In December 2017, AST bought from Uniper Ruhrgas International and Itera Latvija 18.31% and 16.05% stakes in Conexus Baltic Grid, a natural gas transmission system operator in Latvia, for €57.394 million.

==Operations==
AST operates Latvian power systems with voltages of 110 kV and above, which is leased from Latvenergo. Its overall strategic goal is to ensure the security of electricity supply of Latvia, to provide a continuous electricity transmission service.

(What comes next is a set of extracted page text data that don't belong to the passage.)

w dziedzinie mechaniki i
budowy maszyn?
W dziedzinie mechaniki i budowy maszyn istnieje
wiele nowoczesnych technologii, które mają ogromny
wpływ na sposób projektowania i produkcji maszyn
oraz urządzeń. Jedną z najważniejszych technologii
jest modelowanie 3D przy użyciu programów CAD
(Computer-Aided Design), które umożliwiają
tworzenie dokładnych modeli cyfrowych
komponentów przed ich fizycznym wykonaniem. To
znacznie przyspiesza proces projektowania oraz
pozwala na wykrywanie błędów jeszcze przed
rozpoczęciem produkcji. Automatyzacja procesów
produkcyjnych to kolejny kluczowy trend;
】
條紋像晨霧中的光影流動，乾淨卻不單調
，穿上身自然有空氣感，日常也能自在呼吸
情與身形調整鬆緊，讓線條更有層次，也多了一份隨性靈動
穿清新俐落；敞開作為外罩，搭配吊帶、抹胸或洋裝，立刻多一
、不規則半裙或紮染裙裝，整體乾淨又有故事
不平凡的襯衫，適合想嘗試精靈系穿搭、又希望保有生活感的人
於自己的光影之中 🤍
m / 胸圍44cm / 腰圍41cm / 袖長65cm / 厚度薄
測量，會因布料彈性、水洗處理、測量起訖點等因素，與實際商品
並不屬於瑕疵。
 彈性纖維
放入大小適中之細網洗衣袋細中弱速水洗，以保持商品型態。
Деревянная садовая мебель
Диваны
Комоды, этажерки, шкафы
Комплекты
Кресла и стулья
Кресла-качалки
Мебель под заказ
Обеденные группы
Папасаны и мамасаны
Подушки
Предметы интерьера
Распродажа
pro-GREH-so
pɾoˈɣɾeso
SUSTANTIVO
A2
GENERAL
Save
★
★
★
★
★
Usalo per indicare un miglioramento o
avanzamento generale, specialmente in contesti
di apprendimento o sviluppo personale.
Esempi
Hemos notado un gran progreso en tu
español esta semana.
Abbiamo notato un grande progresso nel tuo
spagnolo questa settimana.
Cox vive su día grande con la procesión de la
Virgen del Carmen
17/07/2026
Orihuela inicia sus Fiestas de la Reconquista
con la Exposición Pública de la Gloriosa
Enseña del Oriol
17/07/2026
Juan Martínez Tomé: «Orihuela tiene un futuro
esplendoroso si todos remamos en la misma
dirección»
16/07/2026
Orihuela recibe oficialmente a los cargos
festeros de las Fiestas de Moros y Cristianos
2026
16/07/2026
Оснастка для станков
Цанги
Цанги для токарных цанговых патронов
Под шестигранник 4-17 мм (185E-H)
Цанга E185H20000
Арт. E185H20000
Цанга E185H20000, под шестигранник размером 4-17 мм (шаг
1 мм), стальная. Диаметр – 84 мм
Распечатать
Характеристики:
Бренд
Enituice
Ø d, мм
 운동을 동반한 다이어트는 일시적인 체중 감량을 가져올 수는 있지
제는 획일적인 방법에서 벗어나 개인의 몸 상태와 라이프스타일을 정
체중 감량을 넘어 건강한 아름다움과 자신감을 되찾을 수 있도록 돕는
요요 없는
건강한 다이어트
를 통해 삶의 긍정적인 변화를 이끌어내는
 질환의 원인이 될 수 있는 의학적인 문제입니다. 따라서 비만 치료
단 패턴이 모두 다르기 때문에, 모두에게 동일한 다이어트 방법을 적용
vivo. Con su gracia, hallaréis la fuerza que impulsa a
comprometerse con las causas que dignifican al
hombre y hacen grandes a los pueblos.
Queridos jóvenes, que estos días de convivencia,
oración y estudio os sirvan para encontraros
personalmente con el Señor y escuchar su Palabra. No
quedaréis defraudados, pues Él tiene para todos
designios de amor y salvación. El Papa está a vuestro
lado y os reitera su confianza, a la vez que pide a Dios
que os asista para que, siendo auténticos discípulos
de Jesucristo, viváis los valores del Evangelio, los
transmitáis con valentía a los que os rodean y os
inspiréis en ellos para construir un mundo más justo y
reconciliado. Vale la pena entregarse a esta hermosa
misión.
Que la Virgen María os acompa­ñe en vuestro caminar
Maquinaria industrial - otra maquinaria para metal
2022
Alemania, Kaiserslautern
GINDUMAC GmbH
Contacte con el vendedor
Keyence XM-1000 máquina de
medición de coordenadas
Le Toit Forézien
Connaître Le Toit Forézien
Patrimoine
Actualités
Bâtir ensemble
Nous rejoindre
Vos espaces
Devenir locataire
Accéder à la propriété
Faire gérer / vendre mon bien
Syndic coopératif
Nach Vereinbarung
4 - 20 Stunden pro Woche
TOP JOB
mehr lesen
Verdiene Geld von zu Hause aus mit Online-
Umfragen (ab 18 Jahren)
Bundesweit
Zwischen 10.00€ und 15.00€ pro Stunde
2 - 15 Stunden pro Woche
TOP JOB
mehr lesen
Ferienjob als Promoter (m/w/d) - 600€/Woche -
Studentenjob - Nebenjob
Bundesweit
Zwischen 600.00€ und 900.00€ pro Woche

Latvia and the Baltic states have historically operated in the IPS/UPS grid, controlled by Russia. The origins of the idea to synchronize with the European grid go back as far as 2007, when the prime ministers of the Baltic states proposed the idea of investigating this possibility. The Baltic States have completed the synchronization with the Continental Europe Synchronous Area in February 2025.

AST plans to invest €445 million in the Latvian power transmission system in 2018–2027. In 2018, it invests €89.05 million, of which €62.1 million will be spent on implementation of the third stage in construction of the Kurzeme Ring power transmission line and €4.25 million in construction of the third power interconnection between Estonia and Latvia.

==Corporate issues==
In 2017, the company had a turnover of €158.86 million and a profit of €309,244. In August 2018, the share capital of the company was increased up to €63,139,313 by converting the loan of €57.394 million for purchasing share in Conexus Baltic Grid into the share capital.

AST reached 4.7 million euros in 2018, of which 3.6 million will be paid as dividends to the state; the remaining amount will be invested in the fixed assetsfor implementing development projects. The turnover of AST during the reporting year was 194 million euros, which is 35 million euros more than the year before. Income from electric power transmission network services amounted to 72.6 million euros, or 37% of turnover.